3′-TGTTTATTTCCTTCTATATTTTTTCTTTAAC

Derived from the 31 nucleotides flanking the 3′ and 5′ of the target gene in the reference genome.

2.3. Variant determination

Amino acid sequences for SP0148, SP1912 and SP2108 were independently aligned, to identify different variants at the protein level. Each alignment was compared to the reference sequence SP0148 TIGR4 (Accession: NP_344690), SP1912 TIGR4 (Accession: ABJ54543) or SP2108 TIGR4 (Accession: ABJ55468); TIGR4 genes coding for these proteins where initially cloned in Escherichia coli for immunogenicity studies and phase I trials [17]. Each variant was assigned a unique numerical designation.

2.4. Antigenicity plots

Antigenicity patterns of SP0148, SP1912 and SP2108 were measured using the Hopps and Woods hydrophilicity scale (http://web.expasy.org/protscale/) with a window size of 9, which assigns a numerical hydrophilicity value to each amino acid and takes a moving average along the peptide chain. The point of highest local average hydrophilicity is consistently located in, or immediately adjacent to an antigenic determinant [19]. The hydrophilicity values were used to generate antigenicity plots for each variant. Antigenicity plots with different amplitudes/number of peak hydrophilicity points from the TIGR4 reference were considered to be ‘antigenically different’.
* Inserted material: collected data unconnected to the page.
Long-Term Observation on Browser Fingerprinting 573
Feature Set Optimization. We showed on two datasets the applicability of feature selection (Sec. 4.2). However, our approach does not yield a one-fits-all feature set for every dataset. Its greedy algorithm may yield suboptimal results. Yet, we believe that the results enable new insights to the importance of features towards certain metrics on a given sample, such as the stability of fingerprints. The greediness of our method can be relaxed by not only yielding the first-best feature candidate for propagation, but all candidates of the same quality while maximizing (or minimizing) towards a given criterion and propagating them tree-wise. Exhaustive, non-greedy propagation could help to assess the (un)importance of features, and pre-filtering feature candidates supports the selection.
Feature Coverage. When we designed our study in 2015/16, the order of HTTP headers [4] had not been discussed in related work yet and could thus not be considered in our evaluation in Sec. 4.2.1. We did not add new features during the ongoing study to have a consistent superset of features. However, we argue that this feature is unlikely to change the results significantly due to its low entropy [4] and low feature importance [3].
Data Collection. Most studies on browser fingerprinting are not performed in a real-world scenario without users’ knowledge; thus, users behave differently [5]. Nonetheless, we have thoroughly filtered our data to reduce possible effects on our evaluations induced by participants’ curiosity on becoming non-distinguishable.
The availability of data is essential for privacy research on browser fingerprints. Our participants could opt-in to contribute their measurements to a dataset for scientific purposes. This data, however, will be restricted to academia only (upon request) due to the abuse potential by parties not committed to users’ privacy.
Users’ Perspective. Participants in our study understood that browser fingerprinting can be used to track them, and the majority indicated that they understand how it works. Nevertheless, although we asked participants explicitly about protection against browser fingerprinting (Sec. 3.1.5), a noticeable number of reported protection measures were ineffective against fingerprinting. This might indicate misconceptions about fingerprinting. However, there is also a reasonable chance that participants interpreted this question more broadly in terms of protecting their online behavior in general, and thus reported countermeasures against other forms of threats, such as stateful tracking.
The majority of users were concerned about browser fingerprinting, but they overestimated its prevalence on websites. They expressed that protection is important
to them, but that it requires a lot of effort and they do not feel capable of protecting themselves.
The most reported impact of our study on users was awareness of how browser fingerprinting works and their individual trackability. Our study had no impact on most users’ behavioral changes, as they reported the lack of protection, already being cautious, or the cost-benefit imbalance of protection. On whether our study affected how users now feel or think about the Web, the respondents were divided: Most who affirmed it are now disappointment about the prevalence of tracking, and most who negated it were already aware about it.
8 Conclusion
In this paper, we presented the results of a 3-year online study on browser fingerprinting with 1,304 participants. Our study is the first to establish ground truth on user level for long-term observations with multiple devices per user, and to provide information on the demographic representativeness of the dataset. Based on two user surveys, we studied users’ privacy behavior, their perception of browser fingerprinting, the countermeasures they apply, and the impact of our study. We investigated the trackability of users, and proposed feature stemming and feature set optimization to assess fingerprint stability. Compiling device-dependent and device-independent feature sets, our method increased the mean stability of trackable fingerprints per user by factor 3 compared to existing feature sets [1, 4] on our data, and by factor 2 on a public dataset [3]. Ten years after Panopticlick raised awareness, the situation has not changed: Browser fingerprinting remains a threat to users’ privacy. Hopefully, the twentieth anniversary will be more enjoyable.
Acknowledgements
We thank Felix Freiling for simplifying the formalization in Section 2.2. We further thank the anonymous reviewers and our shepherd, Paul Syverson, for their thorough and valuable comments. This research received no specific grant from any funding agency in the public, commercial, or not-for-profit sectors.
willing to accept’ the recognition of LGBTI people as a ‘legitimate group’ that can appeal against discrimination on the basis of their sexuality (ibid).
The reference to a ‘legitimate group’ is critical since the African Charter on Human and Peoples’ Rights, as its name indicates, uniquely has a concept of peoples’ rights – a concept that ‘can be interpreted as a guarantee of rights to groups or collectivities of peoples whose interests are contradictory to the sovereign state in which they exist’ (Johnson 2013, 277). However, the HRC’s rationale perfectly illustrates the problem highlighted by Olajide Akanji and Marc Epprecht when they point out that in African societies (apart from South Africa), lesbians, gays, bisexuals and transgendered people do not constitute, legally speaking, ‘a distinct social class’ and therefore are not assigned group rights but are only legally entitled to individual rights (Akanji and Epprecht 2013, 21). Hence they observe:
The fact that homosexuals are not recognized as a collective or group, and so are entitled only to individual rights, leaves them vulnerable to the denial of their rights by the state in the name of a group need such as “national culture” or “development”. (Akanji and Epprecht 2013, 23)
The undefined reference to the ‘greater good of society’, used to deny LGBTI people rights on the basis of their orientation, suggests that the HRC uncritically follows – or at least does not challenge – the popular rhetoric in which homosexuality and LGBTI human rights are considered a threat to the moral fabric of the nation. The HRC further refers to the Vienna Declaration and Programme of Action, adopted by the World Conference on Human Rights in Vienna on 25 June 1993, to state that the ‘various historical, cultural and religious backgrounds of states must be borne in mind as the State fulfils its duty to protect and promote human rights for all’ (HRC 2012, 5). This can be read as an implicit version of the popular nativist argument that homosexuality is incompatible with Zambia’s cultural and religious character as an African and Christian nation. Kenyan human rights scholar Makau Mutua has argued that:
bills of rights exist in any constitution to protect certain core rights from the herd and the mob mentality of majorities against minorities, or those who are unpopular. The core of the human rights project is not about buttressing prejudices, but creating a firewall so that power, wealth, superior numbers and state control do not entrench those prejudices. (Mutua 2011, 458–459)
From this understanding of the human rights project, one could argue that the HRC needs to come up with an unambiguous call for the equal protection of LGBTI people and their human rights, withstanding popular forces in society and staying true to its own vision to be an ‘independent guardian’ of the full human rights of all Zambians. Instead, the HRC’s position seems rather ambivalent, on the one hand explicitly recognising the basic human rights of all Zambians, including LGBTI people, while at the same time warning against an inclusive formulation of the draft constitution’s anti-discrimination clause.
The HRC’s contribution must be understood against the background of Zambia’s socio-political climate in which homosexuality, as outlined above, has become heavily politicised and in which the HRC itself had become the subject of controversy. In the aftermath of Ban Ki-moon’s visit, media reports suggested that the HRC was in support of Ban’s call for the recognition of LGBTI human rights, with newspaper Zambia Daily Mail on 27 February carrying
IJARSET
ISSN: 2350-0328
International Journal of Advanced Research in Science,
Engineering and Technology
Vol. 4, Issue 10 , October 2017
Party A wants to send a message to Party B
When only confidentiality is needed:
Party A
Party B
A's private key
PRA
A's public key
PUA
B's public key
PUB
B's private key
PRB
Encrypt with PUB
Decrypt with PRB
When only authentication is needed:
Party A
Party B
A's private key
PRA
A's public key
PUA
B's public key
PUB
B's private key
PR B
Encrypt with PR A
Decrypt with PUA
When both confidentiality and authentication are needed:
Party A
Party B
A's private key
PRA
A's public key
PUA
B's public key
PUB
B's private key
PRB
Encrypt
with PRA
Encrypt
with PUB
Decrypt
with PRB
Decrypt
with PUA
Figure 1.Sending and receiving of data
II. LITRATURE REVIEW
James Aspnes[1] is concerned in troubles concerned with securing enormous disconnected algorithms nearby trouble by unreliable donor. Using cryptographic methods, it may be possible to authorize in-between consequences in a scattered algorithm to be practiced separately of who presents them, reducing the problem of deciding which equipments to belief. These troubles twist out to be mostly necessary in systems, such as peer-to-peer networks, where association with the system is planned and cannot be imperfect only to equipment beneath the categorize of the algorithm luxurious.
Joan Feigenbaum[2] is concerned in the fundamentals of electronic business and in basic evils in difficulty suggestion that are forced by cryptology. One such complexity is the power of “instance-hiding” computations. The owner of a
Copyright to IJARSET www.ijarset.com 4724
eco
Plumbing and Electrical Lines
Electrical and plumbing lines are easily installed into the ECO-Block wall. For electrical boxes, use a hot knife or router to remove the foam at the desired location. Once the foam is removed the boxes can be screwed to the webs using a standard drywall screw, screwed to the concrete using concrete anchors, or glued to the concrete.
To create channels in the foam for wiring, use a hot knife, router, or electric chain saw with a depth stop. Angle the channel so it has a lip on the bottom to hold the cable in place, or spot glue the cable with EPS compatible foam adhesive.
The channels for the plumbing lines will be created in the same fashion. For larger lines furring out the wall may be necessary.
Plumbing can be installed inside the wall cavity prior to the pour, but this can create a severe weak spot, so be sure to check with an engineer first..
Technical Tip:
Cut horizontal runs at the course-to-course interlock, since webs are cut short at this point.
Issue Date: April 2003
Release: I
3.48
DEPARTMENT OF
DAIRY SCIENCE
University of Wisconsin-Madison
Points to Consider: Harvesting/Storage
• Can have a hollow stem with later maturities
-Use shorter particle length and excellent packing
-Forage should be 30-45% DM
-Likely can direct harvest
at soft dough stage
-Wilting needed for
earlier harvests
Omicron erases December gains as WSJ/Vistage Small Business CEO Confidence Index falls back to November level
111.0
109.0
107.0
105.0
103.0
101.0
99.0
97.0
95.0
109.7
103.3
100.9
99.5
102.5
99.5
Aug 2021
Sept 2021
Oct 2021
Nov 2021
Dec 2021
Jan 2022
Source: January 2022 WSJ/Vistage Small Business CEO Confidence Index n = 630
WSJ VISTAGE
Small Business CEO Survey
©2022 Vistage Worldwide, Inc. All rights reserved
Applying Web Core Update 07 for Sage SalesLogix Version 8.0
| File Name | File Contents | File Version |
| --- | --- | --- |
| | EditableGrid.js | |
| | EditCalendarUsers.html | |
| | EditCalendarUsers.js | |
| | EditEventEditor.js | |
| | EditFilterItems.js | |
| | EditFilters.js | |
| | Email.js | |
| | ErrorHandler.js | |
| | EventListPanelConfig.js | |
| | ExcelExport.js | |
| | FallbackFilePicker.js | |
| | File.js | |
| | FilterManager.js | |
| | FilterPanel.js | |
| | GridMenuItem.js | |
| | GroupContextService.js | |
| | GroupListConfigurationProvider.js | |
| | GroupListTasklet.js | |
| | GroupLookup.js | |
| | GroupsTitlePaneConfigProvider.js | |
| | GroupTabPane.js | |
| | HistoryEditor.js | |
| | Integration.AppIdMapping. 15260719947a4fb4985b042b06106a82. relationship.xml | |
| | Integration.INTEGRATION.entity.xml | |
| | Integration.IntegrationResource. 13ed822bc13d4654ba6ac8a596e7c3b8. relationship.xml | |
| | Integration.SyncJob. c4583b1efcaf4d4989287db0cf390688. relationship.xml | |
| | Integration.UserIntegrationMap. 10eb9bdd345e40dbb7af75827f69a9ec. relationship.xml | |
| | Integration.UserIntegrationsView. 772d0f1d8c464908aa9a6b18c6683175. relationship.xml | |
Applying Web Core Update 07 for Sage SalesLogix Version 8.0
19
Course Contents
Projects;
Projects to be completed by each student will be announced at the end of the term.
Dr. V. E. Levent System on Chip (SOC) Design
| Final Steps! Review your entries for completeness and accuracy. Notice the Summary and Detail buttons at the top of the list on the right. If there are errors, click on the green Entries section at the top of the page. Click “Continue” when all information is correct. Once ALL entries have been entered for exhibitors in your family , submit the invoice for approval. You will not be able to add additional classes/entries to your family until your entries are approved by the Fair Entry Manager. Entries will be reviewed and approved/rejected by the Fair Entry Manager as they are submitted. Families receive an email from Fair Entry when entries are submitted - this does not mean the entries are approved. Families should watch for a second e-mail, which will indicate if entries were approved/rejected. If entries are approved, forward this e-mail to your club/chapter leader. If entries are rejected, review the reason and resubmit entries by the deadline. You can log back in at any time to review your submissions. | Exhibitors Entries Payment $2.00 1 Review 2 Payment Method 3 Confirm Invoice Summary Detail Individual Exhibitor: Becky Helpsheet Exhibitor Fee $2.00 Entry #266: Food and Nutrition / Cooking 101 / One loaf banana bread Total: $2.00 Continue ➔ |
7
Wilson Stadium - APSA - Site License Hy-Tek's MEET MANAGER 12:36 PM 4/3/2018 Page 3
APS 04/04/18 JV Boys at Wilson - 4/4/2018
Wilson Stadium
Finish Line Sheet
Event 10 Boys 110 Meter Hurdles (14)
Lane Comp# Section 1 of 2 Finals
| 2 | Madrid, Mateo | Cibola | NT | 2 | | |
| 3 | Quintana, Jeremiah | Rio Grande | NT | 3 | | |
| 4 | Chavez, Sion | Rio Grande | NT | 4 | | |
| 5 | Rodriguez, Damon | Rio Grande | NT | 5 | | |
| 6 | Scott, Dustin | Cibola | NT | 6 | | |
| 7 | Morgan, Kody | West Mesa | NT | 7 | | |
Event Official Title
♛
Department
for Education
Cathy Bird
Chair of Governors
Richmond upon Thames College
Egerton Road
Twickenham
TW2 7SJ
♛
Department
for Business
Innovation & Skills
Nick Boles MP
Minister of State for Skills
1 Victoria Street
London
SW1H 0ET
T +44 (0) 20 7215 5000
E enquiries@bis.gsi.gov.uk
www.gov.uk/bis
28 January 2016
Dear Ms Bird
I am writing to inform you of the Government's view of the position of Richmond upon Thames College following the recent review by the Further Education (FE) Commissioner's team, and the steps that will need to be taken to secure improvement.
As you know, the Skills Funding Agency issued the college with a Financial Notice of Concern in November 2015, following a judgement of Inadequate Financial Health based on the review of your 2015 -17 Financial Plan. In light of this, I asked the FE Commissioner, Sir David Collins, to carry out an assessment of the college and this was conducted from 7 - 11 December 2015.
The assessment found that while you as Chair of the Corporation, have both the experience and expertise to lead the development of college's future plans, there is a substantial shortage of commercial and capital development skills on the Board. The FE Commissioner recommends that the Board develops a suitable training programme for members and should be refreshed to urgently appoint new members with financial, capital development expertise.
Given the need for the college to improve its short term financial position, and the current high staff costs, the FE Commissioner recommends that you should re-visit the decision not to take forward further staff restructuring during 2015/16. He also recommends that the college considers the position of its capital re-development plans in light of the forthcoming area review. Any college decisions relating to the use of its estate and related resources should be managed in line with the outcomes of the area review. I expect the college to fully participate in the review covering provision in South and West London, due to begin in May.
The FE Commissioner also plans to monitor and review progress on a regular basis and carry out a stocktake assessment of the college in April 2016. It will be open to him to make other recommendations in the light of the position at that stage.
2.5. Prediction of functional effects of variations

PROVEAN [20], PhD-SNP (http://snps.biofold.org/phd-snp/) and PolyPhen-2 [21] were used to predict the impact of amino acid substitutions. PROVEAN includes bacterial protein analysis; PhD-SNP and PolyPhen-2 were developed to analyse human proteins; thus only the PROVEAN results alone or the consensus result of three programs was considered (Supplementary Table S2).

2.6. Homology modelling

TIGR4 reference sequences of SP0148, SP1912 and SP2108 were used as queries in HHpred search for template identification [22]. For SP0148, protein structure 4EQ9; for SP1912 2M70; for SP2108 2XD3 was identified. Modelling was performed by MODELLER v9.16 using very slow refinement option. 100 models were generated per case, and best models were selected according to DOPE Z scores.

3. Results

3.1. Distribution of protein vaccine candidates

An effective protein vaccine candidate needs to be based on a protein antigen that is widely distributed within the population. We therefore assessed the prevalence of seven-protein vaccine candidates within a global serotype 1 collection (n = 445) (Fig. 1). The African collection included 324 isolates, the non-African collection included 121 isolates spanning three continents (Asia = 76, Europe = 28, South America = 17). SP0148, SP1912 and SP2108 were identified in 100% (445/445), CbpA was identified in 76% (340/445), PspA in 68% (305/445), PhtD in 28% (125/445) and PcpA in 11% (49/445) of the study population. A monovalent protein vaccine based on CbpA, PcpA, PhtD or PspA would only provide partial coverage against serotype 1 globally. PspA was identified in 76% (58/76) of Asian isolates but only 41% (7/17) of South American isolates. Likewise, PcpA was identified in 82% (23/28) of the European isolates, but only 2% (6/324) and 14% (11/76) of the African and Asian isolates respectively.

Fig. 1.

Fig. 1

Global percentage distribution of seven S. pneumoniae protein vaccine candidates among serotype 1 pneumococci recovered from Asia (n = 76), Africa (n = 324), Europe (n = 28) and South America (n = 17), expressed as a percentage of the number of samples submitted from each continent.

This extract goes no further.